しかし、懲りずに毎夜毎夜何かは来るようで、ついには結界を壊し障子を破ってきた。
「……まずいな?」
思わず呟けば、こんのすけは涙目になりながら叫んだ。
「まずいなんてもんじゃないですよぉ!」
思ったよりも短期間のうちに力をつけているようだが、流石に入ってくることはできなかったようだ。三日目でこれとなると、あと四日、果たしてもつのかどうか怪しいところである。いざとなれば強制的に祓うことも視野にいれないといけない。

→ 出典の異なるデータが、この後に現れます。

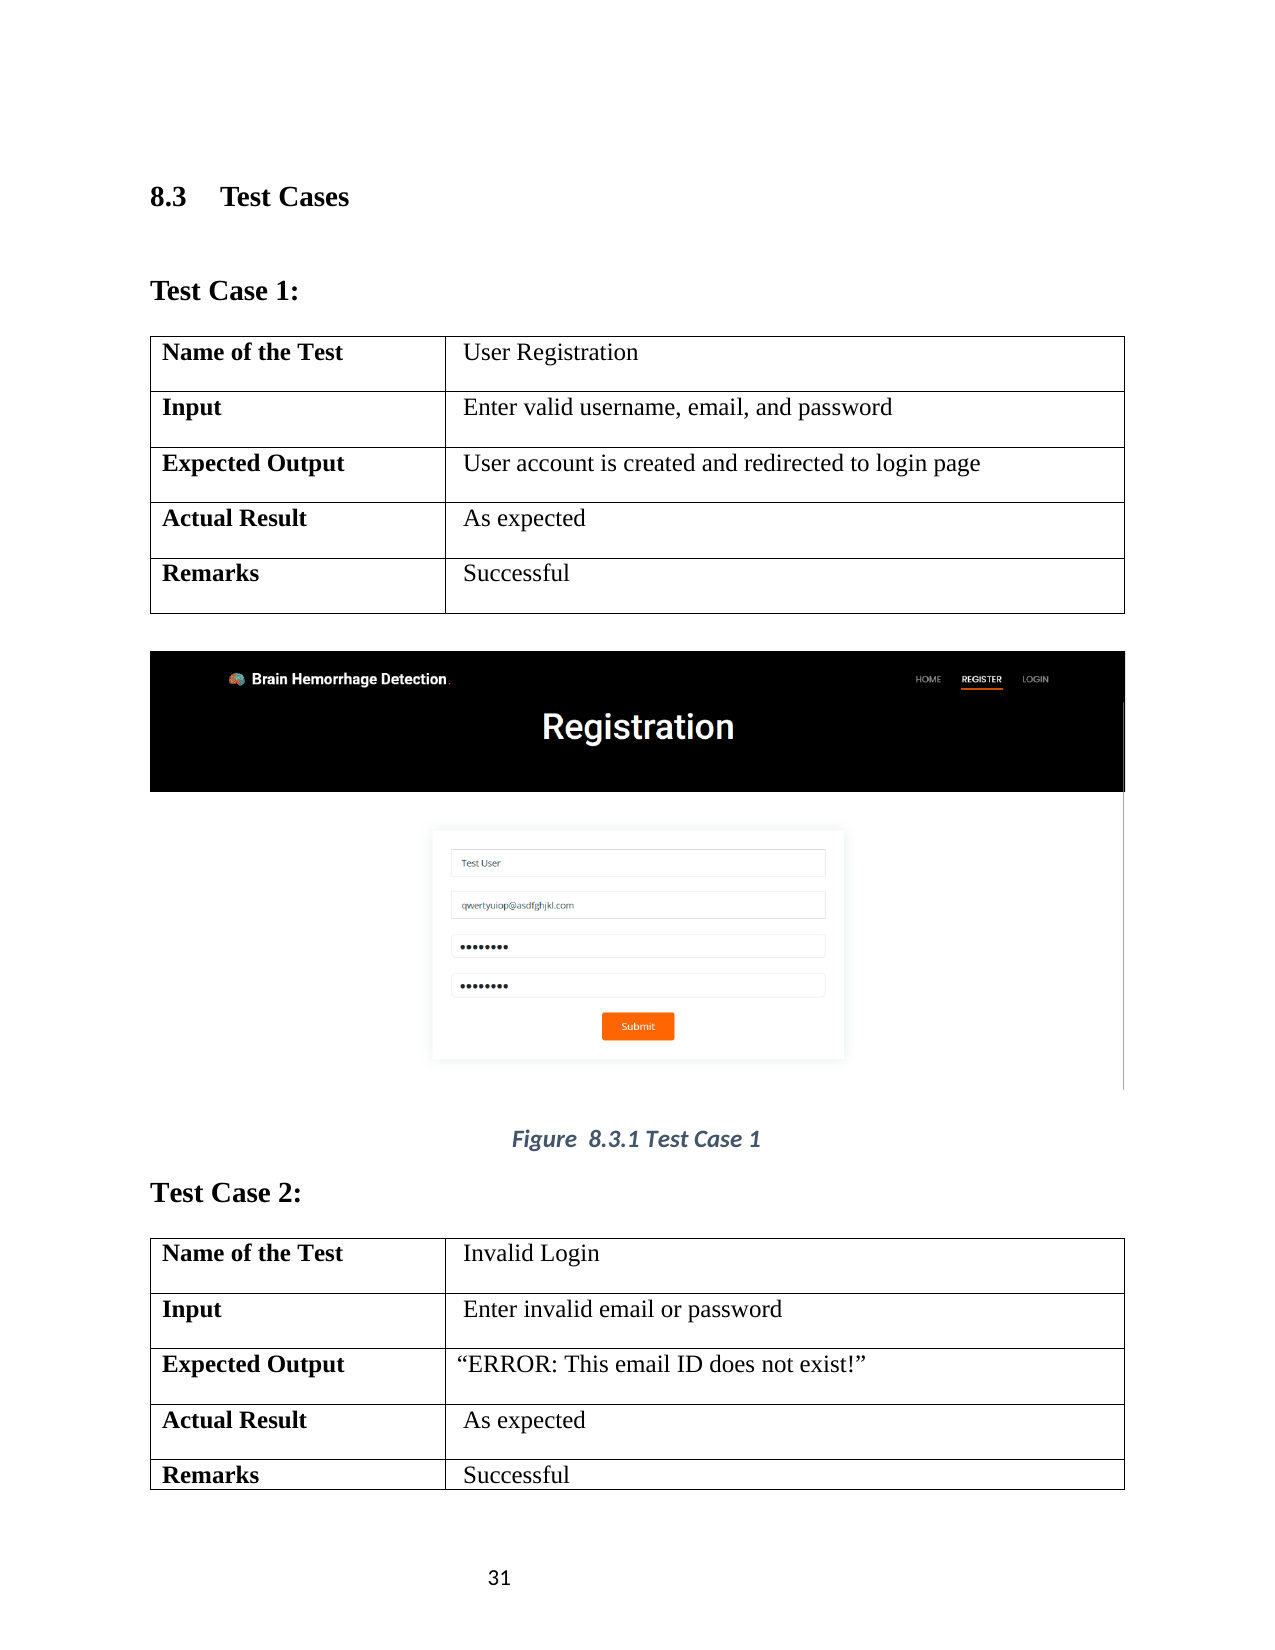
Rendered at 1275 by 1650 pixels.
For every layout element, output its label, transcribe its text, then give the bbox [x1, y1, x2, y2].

table_cell “ERROR: This email ID does not exist!” [446, 1349, 1124, 1404]
table_cell Enter valid username, email, and password [446, 392, 1124, 447]
table_cell Expected Output [151, 1349, 445, 1404]
table_cell Input [151, 1294, 445, 1348]
table_cell Input [151, 392, 445, 447]
table_cell As expected [446, 503, 1124, 557]
table_cell Remarks [151, 559, 445, 613]
text Test Case 1: [150, 273, 1125, 306]
text Test Case 2: [150, 1175, 1125, 1208]
table_header Name of the Test [151, 1239, 445, 1293]
table_header User Registration [446, 337, 1124, 391]
table_cell Successful [446, 1460, 1124, 1489]
table_cell Remarks [151, 1460, 445, 1489]
table_cell Actual Result [151, 503, 445, 557]
table_header Invalid Login [446, 1239, 1124, 1293]
table_header Name of the Test [151, 337, 445, 391]
table_cell Actual Result [151, 1405, 445, 1459]
table_cell Successful [446, 559, 1124, 613]
list Test Cases [150, 179, 1125, 213]
table_cell Enter invalid email or password [446, 1294, 1124, 1348]
text Figure 8.3.1 Test Case 1 [150, 1097, 1125, 1154]
table_cell User account is created and redirected to login page [446, 448, 1124, 502]
picture [150, 651, 1125, 1097]
table_cell As expected [446, 1405, 1124, 1459]
table_cell Expected Output [151, 448, 445, 502]
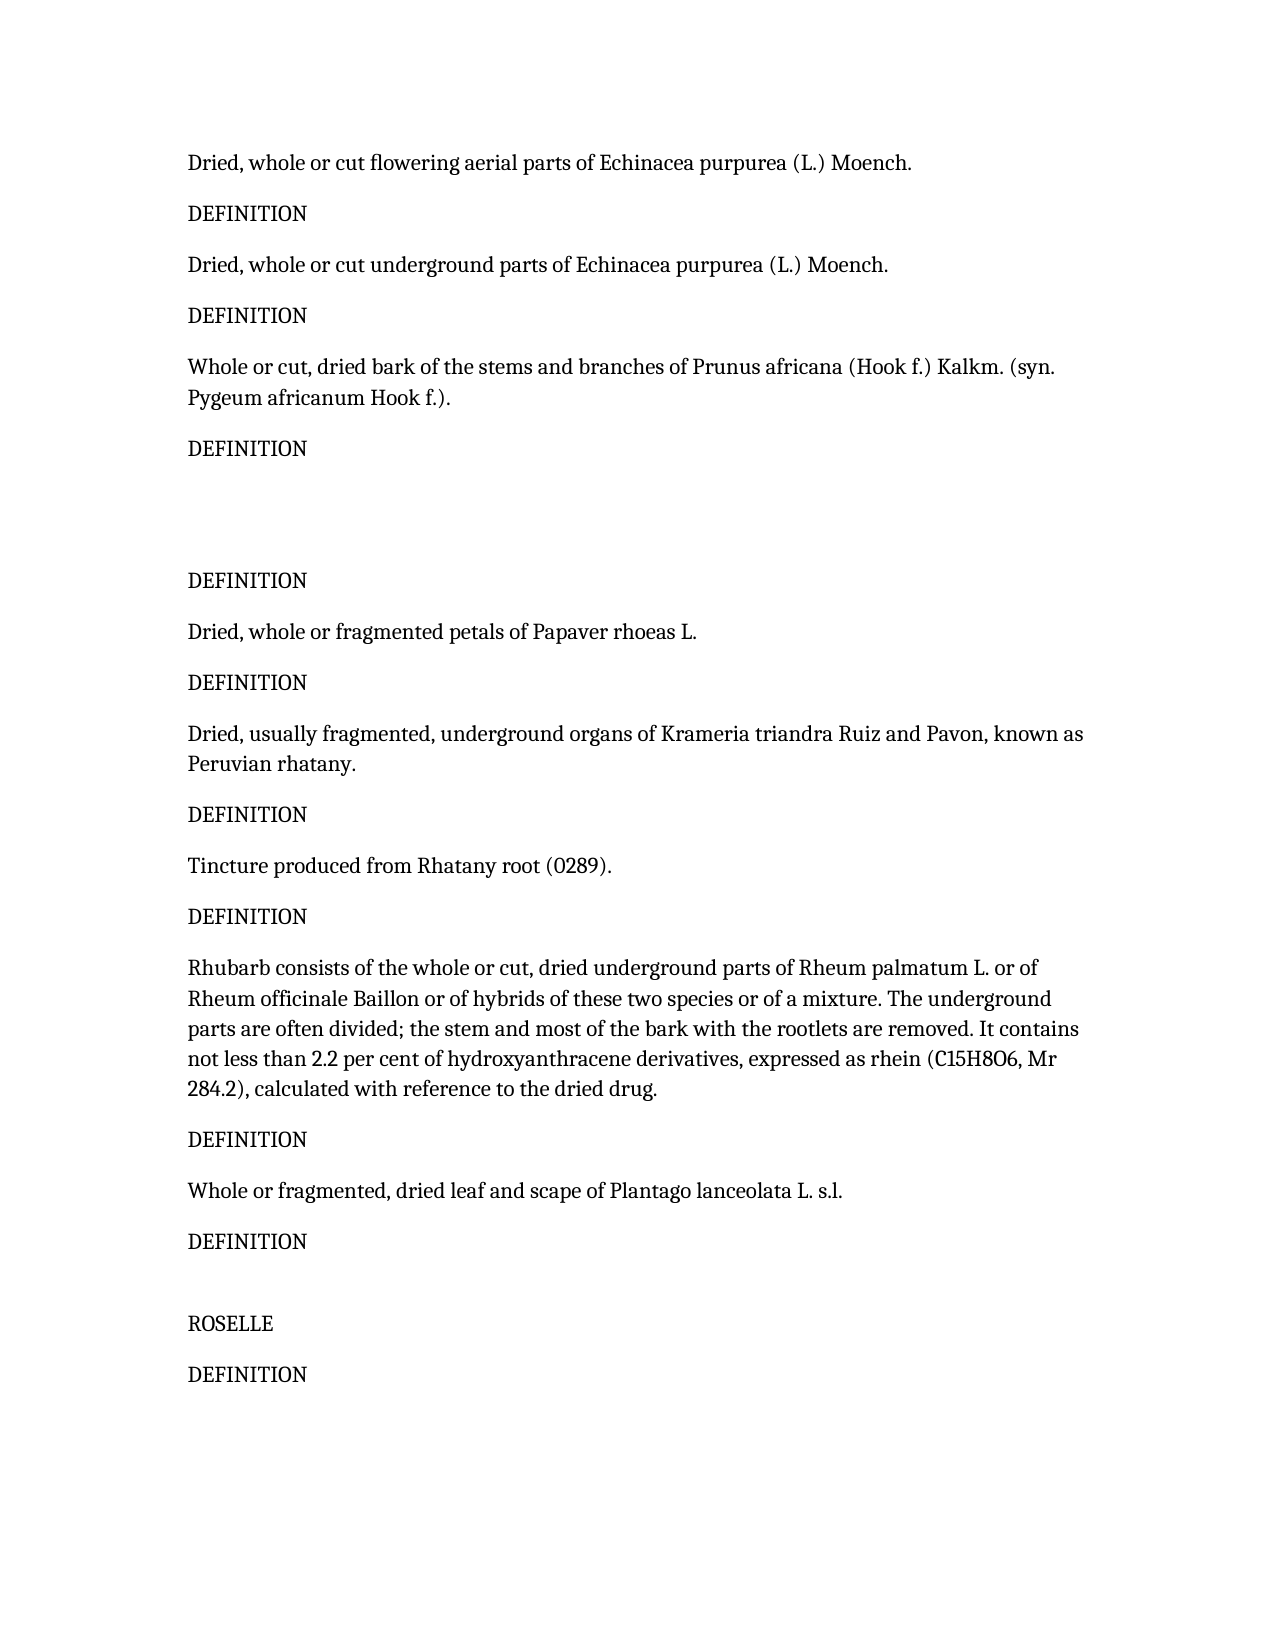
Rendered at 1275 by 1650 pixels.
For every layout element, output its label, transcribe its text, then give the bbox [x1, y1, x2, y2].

text Tincture produced from Rhatany root (0289). [187, 853, 1087, 879]
text DEFINITION [187, 802, 1087, 828]
text DEFINITION [187, 904, 1087, 931]
text DEFINITION [187, 670, 1087, 696]
text DEFINITION [187, 435, 1087, 462]
text DEFINITION [187, 568, 1087, 594]
text DEFINITION [187, 1127, 1087, 1153]
text Whole or fragmented, dried leaf and scape of Plantago lanceolata L. s.l. [187, 1178, 1087, 1204]
text DEFINITION [187, 303, 1087, 329]
text DEFINITION [187, 1229, 1087, 1256]
text DEFINITION [187, 1361, 1087, 1388]
text Dried, whole or fragmented petals of Papaver rhoeas L. [187, 619, 1087, 645]
text ROSELLE [187, 1280, 1087, 1337]
text Whole or cut, dried bark of the stems and branches of Prunus africana (Hook f.) Kalkm. (syn. Pygeum africanum Hook f.). [187, 354, 1087, 411]
text DEFINITION [187, 201, 1087, 227]
text Rhubarb consists of the whole or cut, dried underground parts of Rheum palmatum L. or of Rheum officinale Baillon or of hybrids of these two species or of a mixture. The underground parts are often divided; the stem and most of the bark with the rootlets are removed. It contains not less than 2.2 per cent of hydroxyanthracene derivatives, expressed as rhein (C15H8O6, Mr 284.2), calculated with reference to the dried drug. [187, 955, 1087, 1102]
text Dried, whole or cut underground parts of Echinacea purpurea (L.) Moench. [187, 252, 1087, 278]
text Dried, usually fragmented, underground organs of Krameria triandra Ruiz and Pavon, known as Peruvian rhatany. [187, 721, 1087, 777]
text Dried, whole or cut ﬂowering aerial parts of Echinacea purpurea (L.) Moench. [187, 150, 1087, 176]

怯えて毛が逆立っているこんのすけを腕に抱きながら、障子を開ける。廊下にはいつもの足跡と腐敗臭。今日はそれとは別に、小さな鈴が落ちていた。
「鈴?」
鈴の気配からして、刀剣男士の持ち物というわけでもなさそうだ。だが、呪いが持っているにしては穢れがないのが不思議である。
ここにそのまま、というわけにもいかないので、そっと拾い上げ懐に忍ばせた。
『持っておく気か』
見かねたのだろう。不快を隠そうともしない声が響く。
「捨てるわけにもなぁ。刀剣男士に聞いて大丈夫なやつかな」
『…まぁ、相手は選べよ』
許可が下りたということは持っていても支障はないということだろう。頷いて広間へ向かった。